Duvido que o ambiente político, econômico e institucional em Curitiba, megacentro das investigações, não seja o oposto da prostração generalizada que regula a vida na Província do Grande ABC. Por mais que a força-tarefa possa ser avaliada como exceção à regra da institucionalidade interesseira de um País que só é camarada na visão de ignorantes culturais, Curitiba certamente tem orgulho do que está a produzir. Enquanto isso, a Província do Grande ABC vive de cabeça baixa, sem autoestima, ferida de morte.

Imagens comprometedoras

A associação da Província como berço politico do PT desqualifica nesta quadra de demonização da agremiação todo o território regional. Não bastasse essa compulsória correlação ditada por fatores históricos, as imagens que a todo instante aparecem na TV com enfoque na torre residencial do presidente Lula da Silva, em São Bernardo, colocam a região no centro do escândalo. O prédio da Polícia Federal em Curitiba é o contraponto da moradia de Lula da Silva na Província do Grande ABC. Estamos perdendo de goleada em matéria de credibilidade e idoneidade nesse momento de varredura nacional. Brasília, agora tomada pelos oposicionistas que cercam o Palácio do Planalto, já nos repassou o título de Geni Nacional.

A Província do Grande ABC não conta com autoridade moral para questionar a imagem que o Brasil inteiro lhe atribui nesses tempos de caça às bruxas petistas. Somente uma reação da coletividade, principalmente de instituições sociais, poderia aplicar contragolpe que amenizasse os estragos. Mas quem disse que temos algum movimento sólido, liderado por gente do bem e não por oportunistas, a ponto de impactar a mídia com medidas que convergissem à maioria do povo brasileiro?

Chegamos ao fundo do poço institucional e dificilmente nos livraremos da pecha de território a ser evitado em investimentos e também em qualquer referencial de moralidade pública. Somos uma Sodoma e Gomorra ante olhos mais críticos.

Ação de profissionais

Tudo isso não é nada surpreendente, convenhamos. A liquidação ética e moral da região não é obra de amadores e tampouco exclusividade de estratos petistas e sindicalistas. Antes do PT, mas acentuadamente após o PT passar a ter o controle politico e econômico da maioria dos municípios locais, já cumpríamos rigoroso plano pró-esculhambação.

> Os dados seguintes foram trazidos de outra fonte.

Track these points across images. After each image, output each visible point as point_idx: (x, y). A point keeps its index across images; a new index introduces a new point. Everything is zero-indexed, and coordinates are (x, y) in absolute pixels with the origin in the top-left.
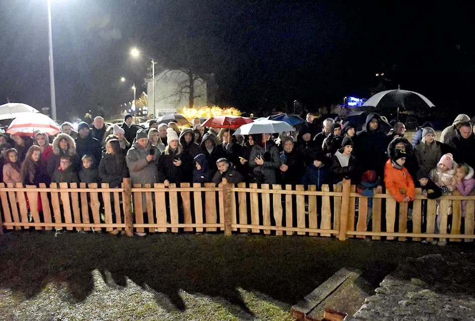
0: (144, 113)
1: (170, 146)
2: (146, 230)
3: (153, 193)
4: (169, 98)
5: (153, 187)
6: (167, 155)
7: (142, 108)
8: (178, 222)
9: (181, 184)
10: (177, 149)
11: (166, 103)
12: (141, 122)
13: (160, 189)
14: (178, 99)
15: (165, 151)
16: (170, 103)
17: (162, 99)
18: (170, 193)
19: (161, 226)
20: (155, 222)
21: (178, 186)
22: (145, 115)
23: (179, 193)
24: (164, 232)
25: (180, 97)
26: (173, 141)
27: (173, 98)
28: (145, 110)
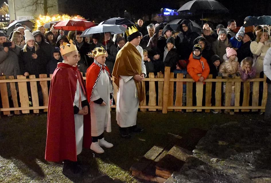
0: (6, 19)
1: (27, 45)
2: (12, 112)
3: (16, 83)
4: (27, 8)
5: (16, 78)
6: (25, 52)
7: (5, 16)
8: (38, 105)
9: (40, 75)
10: (34, 47)
11: (25, 11)
12: (5, 27)
13: (22, 80)
14: (35, 8)
15: (24, 49)
16: (28, 12)
17: (21, 8)
18: (31, 83)
19: (25, 109)
20: (20, 106)
21: (37, 77)
22: (8, 21)
23: (38, 83)
24: (28, 114)
25: (36, 7)
26: (30, 41)
27: (31, 8)
28: (7, 17)
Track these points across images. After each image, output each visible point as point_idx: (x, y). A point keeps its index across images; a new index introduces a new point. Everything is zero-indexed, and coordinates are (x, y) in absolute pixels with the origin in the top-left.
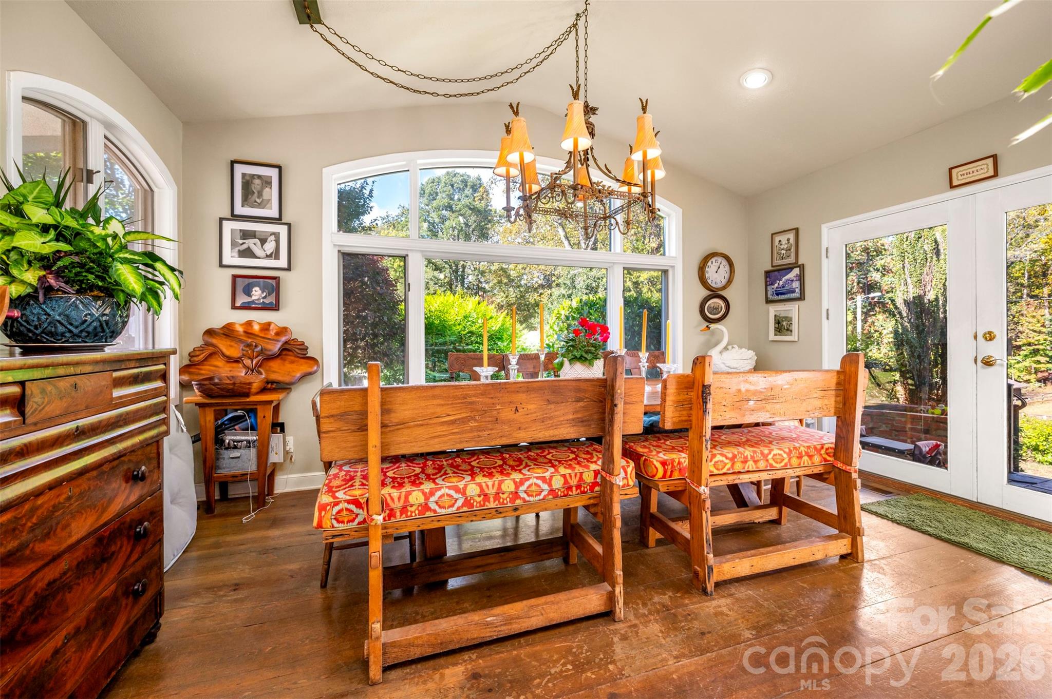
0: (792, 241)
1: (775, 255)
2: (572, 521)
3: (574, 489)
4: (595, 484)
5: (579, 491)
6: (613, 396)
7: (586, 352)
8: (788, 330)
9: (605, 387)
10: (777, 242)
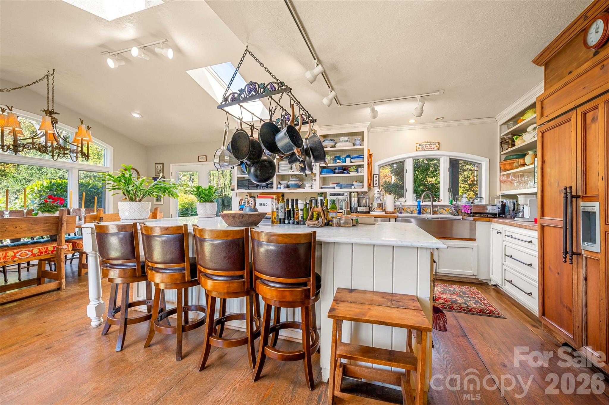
0: (162, 167)
1: (156, 172)
2: (43, 269)
3: (44, 253)
4: (54, 251)
5: (46, 253)
6: (62, 221)
7: (52, 209)
8: (160, 200)
9: (59, 219)
10: (157, 167)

As roubalheiras na região, com série de escândalos irresponsavelmente não apurados, quando não mal-apurados, vêm do passado em que a transparência pública era protegida também pela debilidade tecnológica.

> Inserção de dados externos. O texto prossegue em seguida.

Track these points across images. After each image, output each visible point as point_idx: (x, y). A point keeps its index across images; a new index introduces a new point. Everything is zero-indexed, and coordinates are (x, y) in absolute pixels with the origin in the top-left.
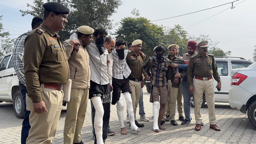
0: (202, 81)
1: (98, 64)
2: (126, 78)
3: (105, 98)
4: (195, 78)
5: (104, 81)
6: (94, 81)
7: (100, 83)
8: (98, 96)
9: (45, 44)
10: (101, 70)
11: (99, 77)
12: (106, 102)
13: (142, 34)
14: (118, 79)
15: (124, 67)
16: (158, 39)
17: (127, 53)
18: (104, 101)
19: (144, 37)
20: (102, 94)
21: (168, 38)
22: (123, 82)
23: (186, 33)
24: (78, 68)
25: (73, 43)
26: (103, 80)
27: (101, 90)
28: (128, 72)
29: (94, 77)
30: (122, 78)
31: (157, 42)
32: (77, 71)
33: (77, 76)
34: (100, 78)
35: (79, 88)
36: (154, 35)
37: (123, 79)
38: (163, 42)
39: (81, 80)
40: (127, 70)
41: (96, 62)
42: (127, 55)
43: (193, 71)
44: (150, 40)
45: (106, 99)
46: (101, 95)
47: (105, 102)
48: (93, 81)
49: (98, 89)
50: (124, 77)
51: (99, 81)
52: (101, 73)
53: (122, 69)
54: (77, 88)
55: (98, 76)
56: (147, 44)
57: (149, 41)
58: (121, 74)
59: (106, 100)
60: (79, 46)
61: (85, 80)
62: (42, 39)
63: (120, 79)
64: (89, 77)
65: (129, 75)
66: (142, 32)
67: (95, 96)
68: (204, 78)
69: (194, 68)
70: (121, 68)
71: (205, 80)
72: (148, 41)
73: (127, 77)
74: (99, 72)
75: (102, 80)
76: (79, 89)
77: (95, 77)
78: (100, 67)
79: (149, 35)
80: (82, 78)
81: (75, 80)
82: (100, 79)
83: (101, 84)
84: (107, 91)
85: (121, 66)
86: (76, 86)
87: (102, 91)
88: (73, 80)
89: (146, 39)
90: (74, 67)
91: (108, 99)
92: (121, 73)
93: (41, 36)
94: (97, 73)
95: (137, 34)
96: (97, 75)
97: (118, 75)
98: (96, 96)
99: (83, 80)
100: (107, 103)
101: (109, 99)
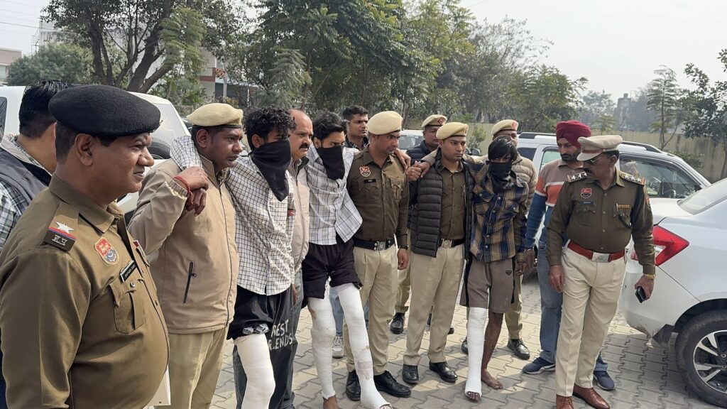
0: (589, 261)
1: (259, 231)
2: (345, 241)
3: (279, 332)
4: (568, 247)
5: (277, 283)
6: (248, 288)
7: (265, 292)
8: (259, 333)
9: (87, 286)
10: (268, 248)
11: (263, 269)
12: (278, 345)
13: (342, 11)
14: (318, 246)
15: (339, 206)
16: (390, 30)
17: (353, 158)
18: (273, 344)
19: (348, 22)
20: (270, 325)
21: (416, 28)
22: (335, 254)
23: (469, 18)
24: (199, 264)
25: (186, 185)
26: (274, 279)
27: (266, 313)
28: (350, 222)
29: (247, 274)
30: (332, 242)
31: (385, 39)
32: (193, 275)
33: (195, 291)
34: (265, 274)
35: (198, 331)
36: (377, 19)
37: (335, 242)
38: (401, 42)
39: (206, 304)
40: (349, 215)
41: (253, 224)
42: (350, 165)
43: (567, 223)
44: (363, 33)
45: (280, 337)
46: (267, 328)
47: (277, 348)
48: (245, 287)
49: (257, 311)
50: (338, 237)
51: (263, 282)
52: (270, 258)
53: (332, 211)
54: (195, 331)
55: (260, 268)
56: (353, 43)
57: (362, 36)
58: (331, 230)
59: (279, 341)
60: (204, 190)
61: (221, 302)
62: (72, 269)
63: (325, 246)
64: (232, 288)
65: (355, 231)
66: (342, 7)
67: (249, 334)
68: (596, 255)
69: (569, 215)
70: (331, 208)
71: (600, 260)
72: (358, 35)
73: (349, 238)
74: (264, 255)
75: (270, 279)
76: (199, 335)
77: (251, 274)
78: (265, 241)
79: (363, 19)
80: (210, 295)
81: (186, 305)
82: (264, 278)
83: (269, 293)
84: (285, 313)
85: (330, 201)
86: (189, 326)
87: (271, 316)
88: (181, 304)
89: (354, 29)
90: (185, 261)
91: (286, 336)
92: (329, 226)
93: (71, 257)
94: (258, 259)
95: (328, 13)
96: (257, 263)
97: (320, 231)
98: (254, 333)
99: (215, 302)
100: (283, 347)
101: (288, 334)
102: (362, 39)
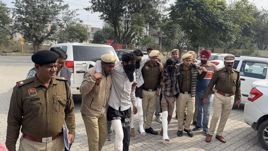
0: (224, 97)
2: (138, 87)
4: (217, 92)
5: (124, 107)
6: (113, 107)
11: (119, 103)
13: (198, 9)
16: (218, 15)
25: (96, 78)
29: (113, 103)
32: (93, 101)
33: (93, 105)
36: (213, 11)
45: (128, 123)
46: (120, 118)
48: (112, 107)
52: (122, 99)
60: (100, 80)
65: (141, 85)
71: (227, 96)
78: (121, 94)
79: (207, 11)
88: (89, 108)
89: (203, 16)
95: (192, 10)
98: (116, 119)
102: (206, 19)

Entre a República de Curitiba, assim pejorativamente mencionada por Lula da Silva numa das gravações, e a República do ABC, triunfalmente devotada quando do surgimento do movimento sindical liderado pelo mesmo Lula da Silva, o tempo tratou de colocar as pedras nos devidos lugares.

A inversão do sentido de cada marca, algo que qualquer sondagem cientifica constataria sem contestação, deveria ser motivo suficiente para a mobilização das forças vivas da Província do Grande ABC. Só assim teríamos a retomada de valores práticos e imaginários que restavam de prestígio territorial. Mas quem disse que temos em forma de ação coletiva forças vivas na região?

Quando tentei criar o Defenda Grande ABC com um punhado de corajosos, poucos resistiram às pressões do ecossistema regional. A experiência foi ótima no sentido de que meu instinto de sobrevivência não foi ludibriado. No fundo, no fundo, sabia que poucos sobrariam para contar a história.

Estamos pagando um preço elevadíssimo por isso. E a fatura pode aumentar ainda mais. O ambiente petista-cutista que impera na região há muito tempo poderá dar lugar a falsos salvadores da pátria, muitos dos quais sem espaço de manobras diante de adversários políticos que usaram e abusaram do direito de extrapolar. O perigo espreita a Província do Grande ABC.